Seriously, the Catholic Church is lacking in its guidance to its flock. Sunday services are dire for a more passionate involvement of its flock to the message of the church. Even in our parish, what is more palpable are the various monetary collections for various projects and activities of the church. Some of the sermons do not serve tangible messages to the lives of the church goers. It is very Filipino to wait until events like these occur. And when media has gotten the attention of the church, it's the only time we see some action from the reaction.

This blog today is not a blame game.

I blog about being "unwanted" from the get go, as a reflection to my readers, who probably can help provide a more proactive stand on the matter.

Being unwanted or being unpopular can be devastating to the psychological upbringing and social interaction of an individual. Collectively, people who are unwanted feel a sense of hatred and anger not only towards the people who matter most to them, but to society in general. Studies have shown that people who are "unwanted" are permanently scarred throughout their growing up years and adult lives and majority of them live their lives trying to figure out who and why they even exist. Majority of them engage in risky behavior including drugs, sex, and criminal activities. About 60%, in one study, showed that people who have been unwanted most of their lives have some degree of mental problems which they need to embrace or eventually die from. Most of them do not, so to put it, have a "purpose driven life". Nothing in their lives provide meaning and they live in an escapist world.

While the government, society and the church have augmenting roles to play in our lives, there is a serious need to consider the personal consequences of actions such as these. Has life really been worth a dime a dozen?
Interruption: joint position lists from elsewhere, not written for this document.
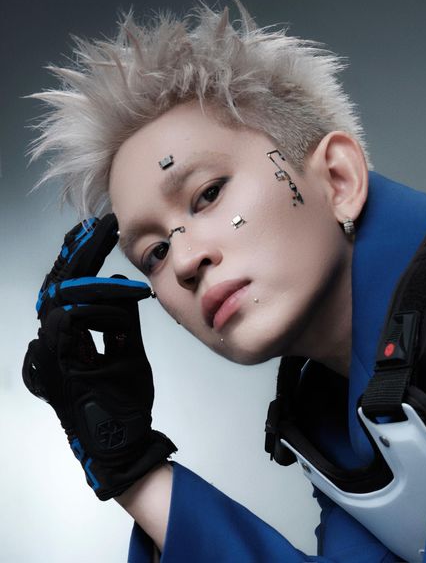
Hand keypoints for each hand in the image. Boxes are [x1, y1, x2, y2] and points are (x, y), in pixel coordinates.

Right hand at [23, 215, 176, 499]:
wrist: (123, 446)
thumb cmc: (124, 402)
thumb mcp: (129, 352)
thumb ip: (123, 322)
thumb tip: (122, 285)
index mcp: (70, 338)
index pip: (71, 287)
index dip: (82, 257)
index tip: (99, 230)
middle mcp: (55, 344)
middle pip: (59, 287)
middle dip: (79, 252)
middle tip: (98, 225)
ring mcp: (51, 360)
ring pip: (58, 304)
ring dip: (88, 278)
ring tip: (108, 255)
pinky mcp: (57, 375)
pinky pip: (61, 334)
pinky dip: (82, 314)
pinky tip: (103, 295)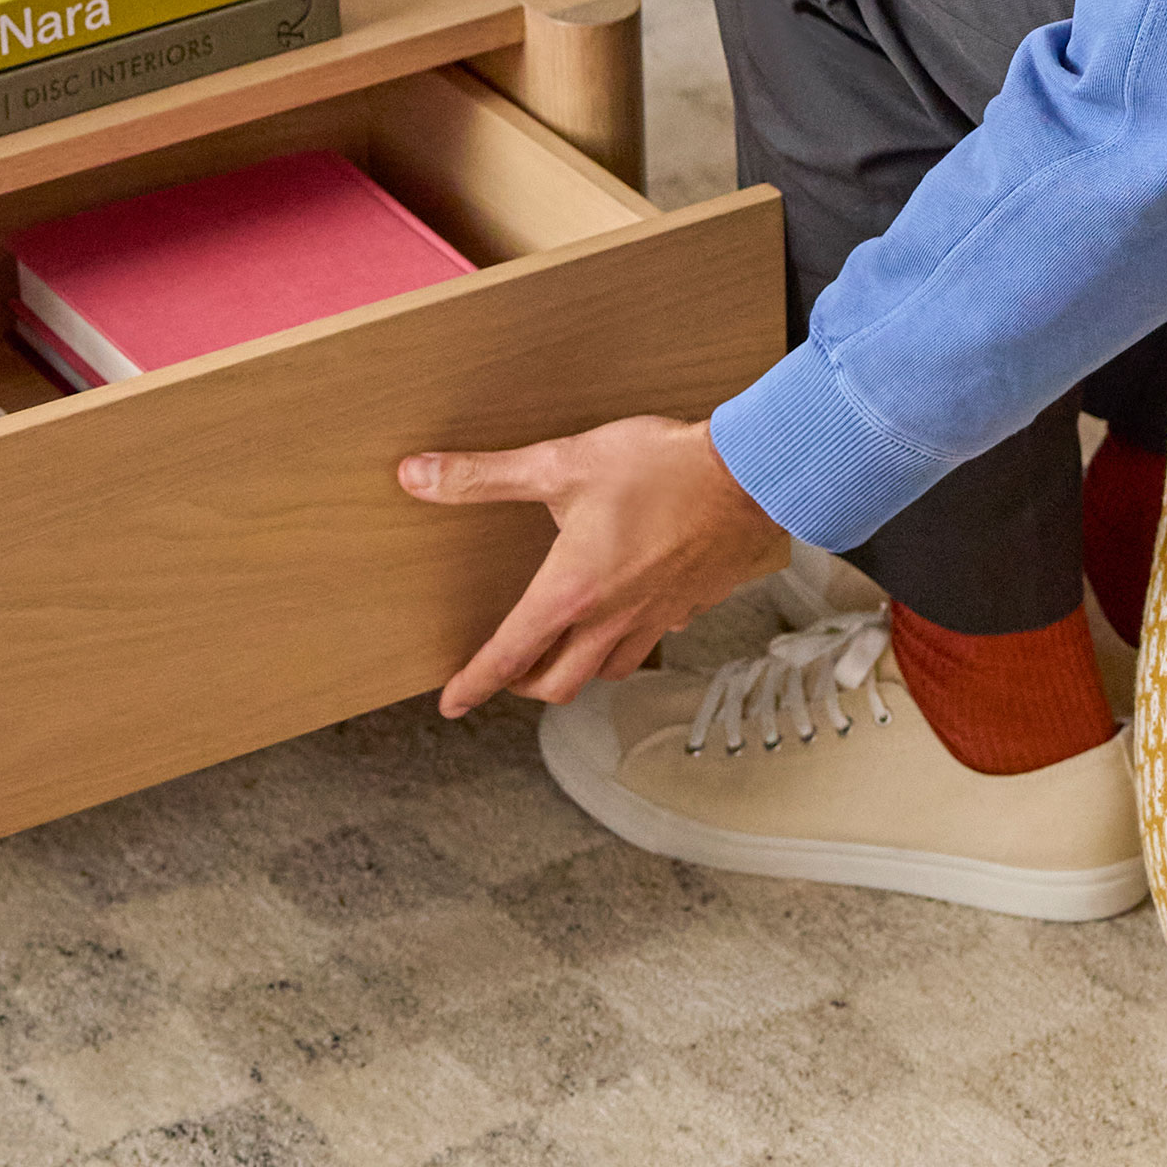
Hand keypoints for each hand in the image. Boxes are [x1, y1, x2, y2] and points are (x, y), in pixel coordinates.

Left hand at [397, 415, 791, 714]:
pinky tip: (628, 614)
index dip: (473, 684)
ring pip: (608, 671)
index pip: (509, 654)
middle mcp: (612, 618)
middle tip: (508, 672)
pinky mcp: (690, 606)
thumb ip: (483, 476)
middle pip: (559, 683)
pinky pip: (652, 641)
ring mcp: (656, 617)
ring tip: (564, 650)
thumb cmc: (659, 466)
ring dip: (577, 670)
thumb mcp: (560, 463)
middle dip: (524, 685)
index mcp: (572, 590)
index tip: (451, 703)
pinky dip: (627, 641)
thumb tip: (415, 476)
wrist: (751, 473)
We need to have some order and consequences for actions like these. Agreeably, there is a need to understand why the mother of Baby George Francis did what she did. Clearly, she is not in the right state of mind. Her actions were based on selfish motives rather than facing the consequences of being a single parent. And her story is as pathetic as it is to be believed. It was not the baby's fault that he was conceived and whatever behavior the mother had gone through is no reason for making Baby George feel unwanted. Whatever reason is provided, it is as sordid as the telenovelas that are churned from our television set.

The irony is that many of us would prefer to find quick but senseless solutions than carry the cross.
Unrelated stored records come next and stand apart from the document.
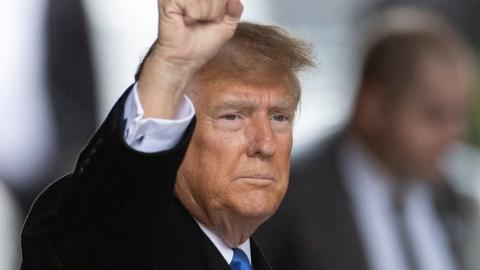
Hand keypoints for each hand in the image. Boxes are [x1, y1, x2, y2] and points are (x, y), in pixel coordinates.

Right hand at [138, 0, 243, 118]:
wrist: (185, 60)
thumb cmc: (200, 43)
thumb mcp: (227, 26)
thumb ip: (235, 10)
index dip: (222, 8)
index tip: (213, 18)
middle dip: (216, 11)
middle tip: (202, 21)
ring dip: (205, 14)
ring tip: (194, 22)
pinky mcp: (167, 0)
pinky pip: (192, 2)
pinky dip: (193, 15)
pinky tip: (186, 21)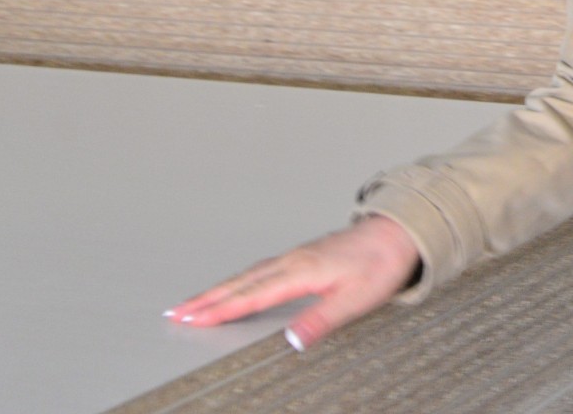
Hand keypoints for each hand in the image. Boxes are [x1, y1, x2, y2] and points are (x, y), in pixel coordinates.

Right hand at [164, 215, 421, 349]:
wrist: (397, 233)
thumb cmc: (379, 264)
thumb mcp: (356, 299)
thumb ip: (322, 320)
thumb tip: (291, 340)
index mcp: (300, 272)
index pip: (251, 296)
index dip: (220, 310)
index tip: (192, 320)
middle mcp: (292, 261)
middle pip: (240, 283)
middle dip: (206, 299)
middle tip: (176, 313)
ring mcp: (296, 256)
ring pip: (247, 275)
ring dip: (219, 289)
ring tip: (195, 304)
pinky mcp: (302, 256)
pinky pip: (260, 269)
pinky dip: (239, 280)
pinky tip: (236, 287)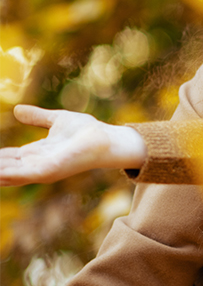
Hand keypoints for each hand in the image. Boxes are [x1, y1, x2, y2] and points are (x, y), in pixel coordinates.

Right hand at [0, 105, 146, 185]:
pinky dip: (5, 175)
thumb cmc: (88, 132)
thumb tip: (16, 110)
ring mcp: (40, 170)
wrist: (109, 139)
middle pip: (2, 167)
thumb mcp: (56, 120)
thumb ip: (37, 117)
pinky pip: (21, 175)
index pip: (4, 158)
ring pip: (6, 174)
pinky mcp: (48, 170)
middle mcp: (34, 165)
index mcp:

Yet as long as we continue to tolerate and think that these individual decisions are personal and that we have no business at what they do with their lives, we go into a vicious cycle of creating a future generation that is unwanted. An unwanted generation has no remorse and is unforgiving to a society that has turned its back on them once upon a time.

Nobody wants to be ugly, pudgy, and poor. Nobody wants to be a loser, a beggar or burdened. People all want to be stars, rich and famous. No stress in life. A job that fits us like a glove.

Nothing wrong with ambition. We all need a goal otherwise, life has actually no purpose.

No one said that everything in life comes in a silver platter. Responsibility is the key to accomplishing our goals and dreams. And we need to take responsibility for our actions - face the music, so to put it. The key to success is perseverance and even if we do persevere, some of us may not get to the end of the rainbow. But getting half way there isn't too bad a journey considering that many of us started from nothing at all.

How many more unwanted children will need to sacrifice because parents were not responsible enough to face the consequences of their actions? It is frightening to see a new generation of people who have no empathy or remorse because we mold them into what they will become tomorrow by making them feel unwanted, today.

[Note: The pictures posted were from ABSCBN.com and Reuters. Someone wrote to me to tell me they are his pictures and requested they be removed. For whatever reason, I am replacing the original post and posting one that was provided as public access.]